Prisoners at the Nova Institution for Women should be considered for early release given the COVID-19 outbreak reported on Tuesday, which has affected about 10 percent of the prison population, a spokesman for the group said.
Corrections Canada said Tuesday that eight inmates have tested positive for COVID-19 in Truro Jail.
It’s the biggest outbreak in a Nova Scotia prison since the pandemic began, according to Martha Paynter, president of Wellness Within, a non-profit organization that provides health care advocacy to those in the penitentiary.
The dense residential neighborhoods make it particularly easy for diseases to spread once it gains a foothold, Paynter said. And those who are incarcerated are at risk for more severe outcomes with COVID-19, given research showing that inmates are more likely to suffer from chronic illness.
“In an environment like that, you have no control over your own body,” said Paynter, who is also a registered nurse and health researcher at Dalhousie University.
“You can not say who comes near you … you simply have no control over protecting yourself.”
That is why Paynter and Wellness Within are urging Federal Secretary of Public Safety Marco Mendicino to facilitate the early release of as many inmates as possible.
The organization has also called on the federal penitentiary system to reconsider the practice of incarcerating women who are pregnant or are primary caregivers of children.

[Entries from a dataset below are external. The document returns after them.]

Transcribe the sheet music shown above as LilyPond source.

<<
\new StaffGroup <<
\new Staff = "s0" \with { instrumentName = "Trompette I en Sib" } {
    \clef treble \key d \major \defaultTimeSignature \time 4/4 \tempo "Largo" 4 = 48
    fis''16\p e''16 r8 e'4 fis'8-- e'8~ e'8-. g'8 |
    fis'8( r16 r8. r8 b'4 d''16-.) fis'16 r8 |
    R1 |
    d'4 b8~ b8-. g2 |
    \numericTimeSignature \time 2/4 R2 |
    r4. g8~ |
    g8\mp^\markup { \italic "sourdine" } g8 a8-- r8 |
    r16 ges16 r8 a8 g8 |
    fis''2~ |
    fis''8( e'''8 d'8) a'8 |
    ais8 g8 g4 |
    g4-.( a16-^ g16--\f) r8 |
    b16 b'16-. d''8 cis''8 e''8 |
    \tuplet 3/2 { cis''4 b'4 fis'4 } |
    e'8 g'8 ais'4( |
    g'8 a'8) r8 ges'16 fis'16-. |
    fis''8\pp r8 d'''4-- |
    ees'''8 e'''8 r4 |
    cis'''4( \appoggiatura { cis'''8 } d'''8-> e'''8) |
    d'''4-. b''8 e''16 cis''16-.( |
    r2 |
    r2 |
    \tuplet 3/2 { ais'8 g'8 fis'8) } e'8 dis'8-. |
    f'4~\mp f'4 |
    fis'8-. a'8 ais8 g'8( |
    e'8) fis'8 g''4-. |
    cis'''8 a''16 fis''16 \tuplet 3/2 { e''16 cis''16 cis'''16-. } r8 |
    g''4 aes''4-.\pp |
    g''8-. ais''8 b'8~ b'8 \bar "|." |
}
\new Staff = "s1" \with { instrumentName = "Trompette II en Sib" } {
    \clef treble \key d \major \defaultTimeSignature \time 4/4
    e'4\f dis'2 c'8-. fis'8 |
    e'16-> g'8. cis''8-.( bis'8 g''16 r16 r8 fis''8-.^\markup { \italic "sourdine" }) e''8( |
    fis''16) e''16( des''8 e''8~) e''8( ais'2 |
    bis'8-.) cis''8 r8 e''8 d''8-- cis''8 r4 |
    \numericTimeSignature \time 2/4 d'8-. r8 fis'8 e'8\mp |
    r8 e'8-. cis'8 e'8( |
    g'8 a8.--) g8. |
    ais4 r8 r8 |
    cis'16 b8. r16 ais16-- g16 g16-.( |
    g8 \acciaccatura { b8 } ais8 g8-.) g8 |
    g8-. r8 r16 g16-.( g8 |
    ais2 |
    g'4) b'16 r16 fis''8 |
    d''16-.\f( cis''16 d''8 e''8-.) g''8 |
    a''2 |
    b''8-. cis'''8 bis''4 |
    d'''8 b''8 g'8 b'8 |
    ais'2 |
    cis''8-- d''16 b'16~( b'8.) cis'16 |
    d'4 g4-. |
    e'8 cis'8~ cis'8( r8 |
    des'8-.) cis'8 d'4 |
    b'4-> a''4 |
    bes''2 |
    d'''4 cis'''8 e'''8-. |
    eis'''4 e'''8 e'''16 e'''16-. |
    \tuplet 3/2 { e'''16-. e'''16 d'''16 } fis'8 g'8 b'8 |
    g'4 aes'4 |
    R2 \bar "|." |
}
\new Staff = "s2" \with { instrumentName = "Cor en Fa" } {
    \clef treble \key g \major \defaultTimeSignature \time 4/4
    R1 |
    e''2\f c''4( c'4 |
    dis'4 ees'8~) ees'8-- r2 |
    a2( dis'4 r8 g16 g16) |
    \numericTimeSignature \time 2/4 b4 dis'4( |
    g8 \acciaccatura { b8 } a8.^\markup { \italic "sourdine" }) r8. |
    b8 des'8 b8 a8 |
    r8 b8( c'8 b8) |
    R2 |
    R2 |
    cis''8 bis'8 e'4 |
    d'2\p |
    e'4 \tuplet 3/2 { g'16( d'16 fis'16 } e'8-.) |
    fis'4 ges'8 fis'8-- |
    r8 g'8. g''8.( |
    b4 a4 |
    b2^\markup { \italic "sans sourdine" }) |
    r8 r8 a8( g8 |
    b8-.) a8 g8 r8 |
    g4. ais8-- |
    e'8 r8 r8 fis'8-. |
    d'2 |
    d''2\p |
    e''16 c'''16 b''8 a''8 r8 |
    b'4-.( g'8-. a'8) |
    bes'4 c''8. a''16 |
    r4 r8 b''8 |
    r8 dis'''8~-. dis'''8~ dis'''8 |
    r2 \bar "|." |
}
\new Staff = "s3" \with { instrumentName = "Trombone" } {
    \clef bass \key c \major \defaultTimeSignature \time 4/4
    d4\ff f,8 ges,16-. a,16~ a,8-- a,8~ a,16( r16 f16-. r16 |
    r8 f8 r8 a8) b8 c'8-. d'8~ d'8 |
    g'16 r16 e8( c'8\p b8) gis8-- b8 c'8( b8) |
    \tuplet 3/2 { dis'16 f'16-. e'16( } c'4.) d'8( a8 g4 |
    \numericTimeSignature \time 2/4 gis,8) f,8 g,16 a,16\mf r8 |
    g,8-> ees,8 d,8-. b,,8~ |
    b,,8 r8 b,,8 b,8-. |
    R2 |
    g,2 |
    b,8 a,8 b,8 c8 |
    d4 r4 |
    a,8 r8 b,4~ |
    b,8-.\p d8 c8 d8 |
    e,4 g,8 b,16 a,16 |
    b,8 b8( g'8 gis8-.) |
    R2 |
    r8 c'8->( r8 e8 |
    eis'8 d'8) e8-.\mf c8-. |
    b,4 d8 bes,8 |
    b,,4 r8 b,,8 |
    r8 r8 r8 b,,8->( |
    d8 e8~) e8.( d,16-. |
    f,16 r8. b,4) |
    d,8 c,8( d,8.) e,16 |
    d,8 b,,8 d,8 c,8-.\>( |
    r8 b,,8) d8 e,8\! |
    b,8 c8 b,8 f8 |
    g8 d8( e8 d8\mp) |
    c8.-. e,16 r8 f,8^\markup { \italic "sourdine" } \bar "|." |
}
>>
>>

“The prison is a very dangerous and scary place in the best of times, and when there’s an uncontrolled infectious disease that is potentially fatal in circulation … it’s completely scary,” Paynter said.
While the jail can accommodate up to 90 inmates, Paynter said there are typically about 75 people jailed at a time.
There are three different levels of security, but most inmates live in the general population in groups of eight. Paynter said there is also the possibility of interaction during the daily medication lineup.
The staff must perform daily lightning tests
Corrections Canada said in a press release that it has taken precautions to prevent the coronavirus from spreading, including giving masks to all inmates and staff. Depth cleaning has also been carried out across the plant.
Approximately 90 percent of inmates at the Nova Institution for Women are fully vaccinated, according to the announcement, and Corrections Canada has begun offering third doses to those who received their last vaccine more than five months ago.
Personal visits have been suspended in the prison and staff are required to do a quick test before entering the facility for a shift.